▶ **EXCERPT PROVIDED**:

****

The American Psychological Association (APA) named UMass Boston as one of only three winners of the 2013 Bersoff Presidential Cultural Award. The prize honors clinical psychology programs with a special commitment to recruiting and graduating students from U.S. ethnic minorities, and students from other countries. Alice Carter, director of the clinical psychology program, will accept the $2,500 prize at the APA 2013 Annual Convention in Hawaii.
Carter says that the UMass Boston clinical psychology program was founded with a mission to reach underserved urban populations. Early on, that mission attracted a diverse group of students.
“Now it’s not unusual for people to talk about cultural competence,” Carter says, “but 20 years ago, when this department started, it was really, really unusual.”
At UMass Boston, clinical psychology students learn to tackle diversity-related issues both inside and outside of the classroom. In 2002, the department developed a Diversity Committee to help future researchers and clinicians gain cultural competency training. The department holds regular community meetings about religion, race, gender, and economic status as they relate to psychiatric treatment and research.
The UMass Boston Clinical Psychology program has 55 graduate students, 49 percent of whom are U.S.-born minority students, foreign-born U.S. citizens, or international students, a number that has been trending upward since the program’s inception in 1989.

****

▶ **EXERCISE SET**:
1. Please retype from the UMass Boston article the part that opens with the words "At UMass Boston, clinical" and closes with "inception in 1989.".
2. According to the UMass Boston article, what drew a diverse group of students to the clinical psychology program early on? Answer in one to three sentences.
3. Proceed with the UMass Boston article from the point where it stops.

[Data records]
****

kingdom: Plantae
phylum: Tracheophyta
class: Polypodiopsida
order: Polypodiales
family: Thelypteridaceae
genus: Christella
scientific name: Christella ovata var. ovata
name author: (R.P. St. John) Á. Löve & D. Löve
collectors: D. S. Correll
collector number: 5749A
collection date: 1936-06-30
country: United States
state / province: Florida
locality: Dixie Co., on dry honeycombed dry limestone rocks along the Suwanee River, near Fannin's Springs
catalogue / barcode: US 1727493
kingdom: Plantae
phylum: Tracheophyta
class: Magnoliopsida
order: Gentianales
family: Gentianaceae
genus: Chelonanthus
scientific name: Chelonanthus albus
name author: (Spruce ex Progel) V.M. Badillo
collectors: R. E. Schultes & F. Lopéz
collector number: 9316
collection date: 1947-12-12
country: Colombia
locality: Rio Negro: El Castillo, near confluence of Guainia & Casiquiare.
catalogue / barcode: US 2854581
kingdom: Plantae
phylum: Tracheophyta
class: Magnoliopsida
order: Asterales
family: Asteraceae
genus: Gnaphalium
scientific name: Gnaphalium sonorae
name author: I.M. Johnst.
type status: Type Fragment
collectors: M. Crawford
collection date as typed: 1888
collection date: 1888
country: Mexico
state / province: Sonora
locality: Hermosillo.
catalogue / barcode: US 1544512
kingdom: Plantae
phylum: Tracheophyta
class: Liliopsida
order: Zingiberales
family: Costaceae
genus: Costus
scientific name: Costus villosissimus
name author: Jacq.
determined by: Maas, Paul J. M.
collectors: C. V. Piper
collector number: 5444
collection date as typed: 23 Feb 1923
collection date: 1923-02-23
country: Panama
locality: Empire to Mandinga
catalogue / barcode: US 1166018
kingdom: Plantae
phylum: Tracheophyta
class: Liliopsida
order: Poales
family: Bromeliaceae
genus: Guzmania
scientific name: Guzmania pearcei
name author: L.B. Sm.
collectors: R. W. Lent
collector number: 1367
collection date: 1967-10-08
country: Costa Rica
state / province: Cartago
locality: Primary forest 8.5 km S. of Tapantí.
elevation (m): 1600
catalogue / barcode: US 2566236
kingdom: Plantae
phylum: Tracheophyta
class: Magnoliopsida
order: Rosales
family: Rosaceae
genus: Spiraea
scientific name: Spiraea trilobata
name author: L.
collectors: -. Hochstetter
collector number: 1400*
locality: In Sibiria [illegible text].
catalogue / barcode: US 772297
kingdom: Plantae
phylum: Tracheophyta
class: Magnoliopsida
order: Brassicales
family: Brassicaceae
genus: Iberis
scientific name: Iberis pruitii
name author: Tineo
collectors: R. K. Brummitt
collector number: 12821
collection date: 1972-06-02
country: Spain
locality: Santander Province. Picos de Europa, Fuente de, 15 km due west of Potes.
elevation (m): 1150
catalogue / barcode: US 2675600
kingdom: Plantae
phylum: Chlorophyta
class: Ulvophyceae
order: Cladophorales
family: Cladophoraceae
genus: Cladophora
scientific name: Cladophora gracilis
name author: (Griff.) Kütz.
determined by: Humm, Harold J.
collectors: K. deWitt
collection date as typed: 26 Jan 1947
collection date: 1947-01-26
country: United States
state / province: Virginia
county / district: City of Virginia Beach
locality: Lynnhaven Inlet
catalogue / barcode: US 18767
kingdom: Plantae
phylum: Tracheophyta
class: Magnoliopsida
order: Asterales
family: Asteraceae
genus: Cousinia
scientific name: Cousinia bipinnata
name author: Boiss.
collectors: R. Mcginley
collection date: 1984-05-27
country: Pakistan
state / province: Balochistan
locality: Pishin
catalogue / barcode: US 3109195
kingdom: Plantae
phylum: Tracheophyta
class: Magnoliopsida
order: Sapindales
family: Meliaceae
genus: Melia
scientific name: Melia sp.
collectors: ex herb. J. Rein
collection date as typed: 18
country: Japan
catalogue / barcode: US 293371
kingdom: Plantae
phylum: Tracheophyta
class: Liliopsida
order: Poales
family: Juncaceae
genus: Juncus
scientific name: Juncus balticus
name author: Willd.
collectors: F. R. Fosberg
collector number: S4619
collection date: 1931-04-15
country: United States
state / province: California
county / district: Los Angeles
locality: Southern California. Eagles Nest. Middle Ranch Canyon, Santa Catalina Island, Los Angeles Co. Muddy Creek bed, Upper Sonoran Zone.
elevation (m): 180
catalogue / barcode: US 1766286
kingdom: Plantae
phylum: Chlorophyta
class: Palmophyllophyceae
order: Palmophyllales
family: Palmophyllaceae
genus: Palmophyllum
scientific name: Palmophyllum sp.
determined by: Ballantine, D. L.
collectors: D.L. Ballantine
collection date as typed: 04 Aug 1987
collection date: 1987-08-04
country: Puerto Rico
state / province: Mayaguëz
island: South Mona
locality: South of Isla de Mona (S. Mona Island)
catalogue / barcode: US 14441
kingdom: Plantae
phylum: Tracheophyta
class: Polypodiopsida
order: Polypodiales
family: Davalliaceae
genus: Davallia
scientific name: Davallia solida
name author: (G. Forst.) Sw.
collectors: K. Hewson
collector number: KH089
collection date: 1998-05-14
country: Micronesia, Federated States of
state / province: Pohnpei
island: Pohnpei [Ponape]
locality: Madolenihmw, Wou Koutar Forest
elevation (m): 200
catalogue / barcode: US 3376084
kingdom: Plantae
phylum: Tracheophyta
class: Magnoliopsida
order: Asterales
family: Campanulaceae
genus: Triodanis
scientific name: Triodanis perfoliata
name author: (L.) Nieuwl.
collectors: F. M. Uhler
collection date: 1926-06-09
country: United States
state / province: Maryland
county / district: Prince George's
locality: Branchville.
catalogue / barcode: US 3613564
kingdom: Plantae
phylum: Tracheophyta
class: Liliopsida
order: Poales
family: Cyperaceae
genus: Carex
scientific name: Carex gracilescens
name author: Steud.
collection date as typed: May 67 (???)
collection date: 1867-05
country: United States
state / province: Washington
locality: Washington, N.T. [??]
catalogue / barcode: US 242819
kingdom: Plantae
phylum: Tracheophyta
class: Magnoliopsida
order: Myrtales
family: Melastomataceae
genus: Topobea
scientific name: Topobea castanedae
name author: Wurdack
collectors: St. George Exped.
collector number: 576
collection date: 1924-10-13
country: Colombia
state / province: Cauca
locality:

****

▶ **TASK ANSWERS**:
1.
At UMass Boston, clinical psychology students learn to tackle diversity-related issues both inside and outside of the classroom. In 2002, the department developed a Diversity Committee to help future researchers and clinicians gain cultural competency training. The department holds regular community meetings about religion, race, gender, and economic status as they relate to psychiatric treatment and research.
The UMass Boston Clinical Psychology program has 55 graduate students, 49 percent of whom are U.S.-born minority students, foreign-born U.S. citizens, or international students, a number that has been trending upward since the program’s inception in 1989.

2. The program was founded with a mission to reach underserved urban populations. That mission attracted a diverse group of students early on.

3.
Even after graduation, many students elect to work in underserved urban communities that are majority-minority. There, they work to help patients overcome the social stigmas, language barriers, and economic hurdles that often prevent minorities from accessing mental healthcare.
Susan Lambe Sarinana, a doctoral candidate in the clinical psychology program, praises the faculty at UMass Boston for having open and honest discussions about race and ethnicity. She also credits her peers for their commitment to diversity. Lambe Sarinana and her fellow students didn’t just generate dialogue amongst themselves. During her time at UMass Boston, she collaborated with classmates to facilitate interracial dialogues at a local high school, aimed at improving relations between groups.
Lambe Sarinana writes, “Among the most valuable lessons I have learned at UMass Boston is that working on issues of difference, power, and oppression is often challenging and sometimes painful; yet when this work is done among committed community members, it can be deeply meaningful and can create the opportunity for both learning and healing.”